A great “distancing” began. Members who were once proud to be included now wanted out. Zendaya, a cameo in “Bad Blood,” liked tweets clarifying she was never actually friends with Taylor. Hailee Steinfeld, once a core member, suddenly downplayed the relationship: “I think people think we spent a lot more time together than we actually do”. Lorde infamously compared her friendship with Swift to “someone with an autoimmune disease”. The message was clear. They were, in Swift’s own future words, “very much like to be excluded from this narrative”. The squad brand was now radioactive.
Today, the girl squad is a memory. Taylor Swift’s friendship circle is “a lot smaller” and, crucially, a lot more private. She still has close friends—Selena Gomez, Gigi Hadid, Blake Lively—but their hangouts are kept “offline”. After her breakup with Joe Alwyn, paparazzi did capture her walking with her friends, a rare sighting, but it was a fleeting echo of the past, not a return to the brand.
The rise and fall of the Girl Squad serves as a potent cultural lesson.

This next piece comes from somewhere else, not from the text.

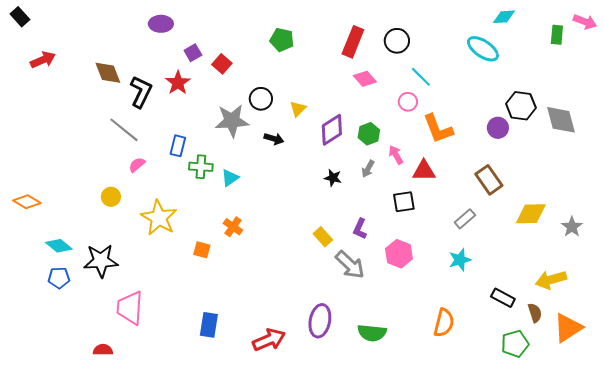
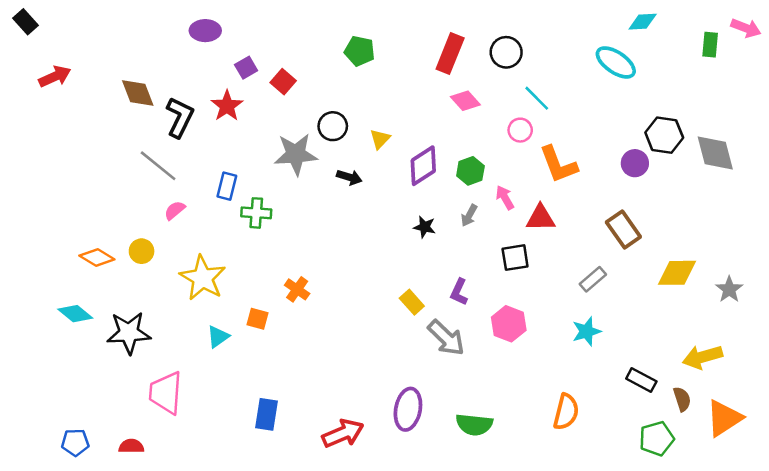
cyan triangle: (230, 178) -> (218, 337), moved
orange diamond: (27, 202) -> (97, 258), moved
blue pentagon: (59, 278) -> (75, 442), moved

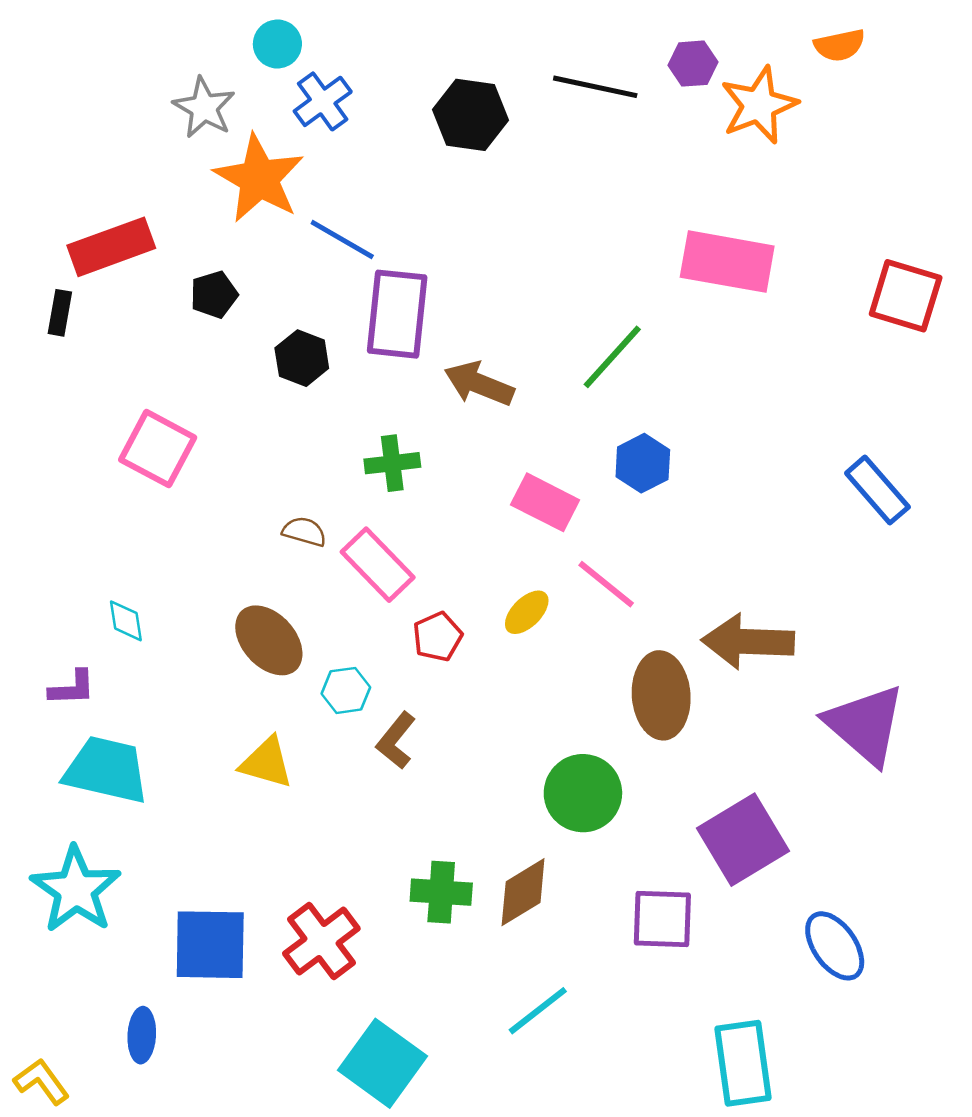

It was a brand built for a specific time and a specific purpose—a rebrand that was wildly successful until it wasn’t. The narrative of “sisterhood” it sold was, in the end, too exclusive, too perfect, and too weaponized to be believable. And yet, a final question lingers: If a group of famous, successful men—like the “Rat Pack” of the 1960s—publicly supported each other, would they have faced the same accusations of being “damaging” or “a cult”? Or was the intense, vitriolic backlash against the squad also fueled by a deep-seated “internal misogyny” that remains uncomfortable with a powerful, united group of women? The answer, like the squad itself, is complicated.